• **Task to complete**
In the records that follow, show each line where the word "diagnosis" is present.

*** Opening Data shown ***

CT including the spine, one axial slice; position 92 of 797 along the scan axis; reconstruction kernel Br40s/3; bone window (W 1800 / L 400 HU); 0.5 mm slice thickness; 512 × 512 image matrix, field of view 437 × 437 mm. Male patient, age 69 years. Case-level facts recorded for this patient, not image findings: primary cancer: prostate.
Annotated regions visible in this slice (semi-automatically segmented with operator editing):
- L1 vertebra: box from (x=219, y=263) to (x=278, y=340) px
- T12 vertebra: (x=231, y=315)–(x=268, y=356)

*** Closing Data shown ***
*** Opening Data shown ***

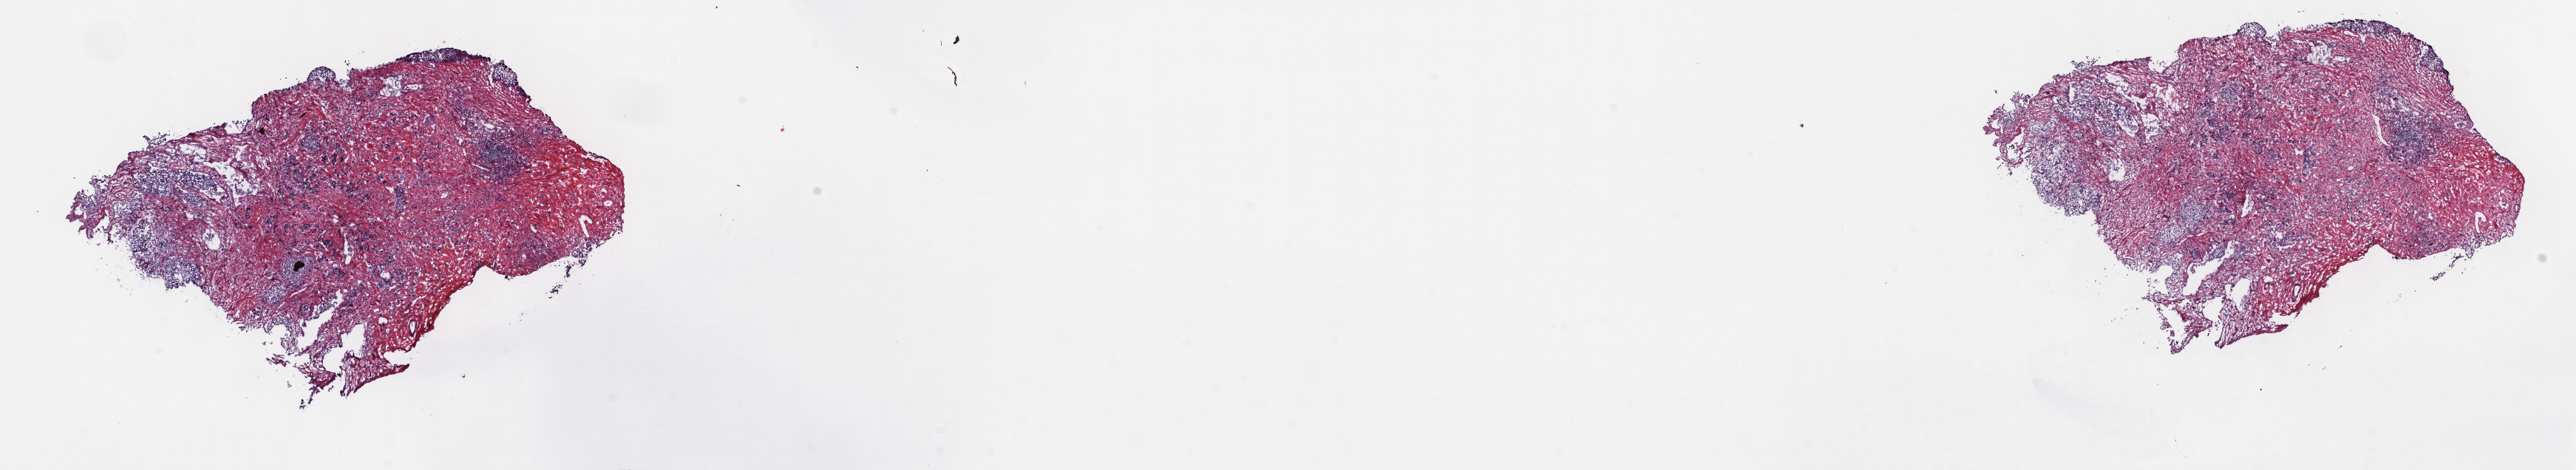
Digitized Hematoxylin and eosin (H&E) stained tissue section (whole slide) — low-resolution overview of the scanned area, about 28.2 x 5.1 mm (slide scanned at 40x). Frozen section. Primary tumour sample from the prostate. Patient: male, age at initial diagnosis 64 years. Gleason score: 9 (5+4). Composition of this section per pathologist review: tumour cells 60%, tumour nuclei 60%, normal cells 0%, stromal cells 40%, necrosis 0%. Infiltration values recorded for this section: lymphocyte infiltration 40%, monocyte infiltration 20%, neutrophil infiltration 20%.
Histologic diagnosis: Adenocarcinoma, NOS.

*** Closing Data shown ***

• **Response below**
Digitized Hematoxylin and eosin (H&E) stained tissue section (whole slide) — low-resolution overview of the scanned area, about 28.2 x 5.1 mm (slide scanned at 40x). Frozen section. Primary tumour sample from the prostate. Patient: male, age at initial diagnosis 64 years. Gleason score: 9 (5+4). Composition of this section per pathologist review: tumour cells 60%, tumour nuclei 60%, normal cells 0%, stromal cells 40%, necrosis 0%. Infiltration values recorded for this section: lymphocyte infiltration 40%, monocyte infiltration 20%, neutrophil infiltration 20%.
Histologic diagnosis: Adenocarcinoma, NOS.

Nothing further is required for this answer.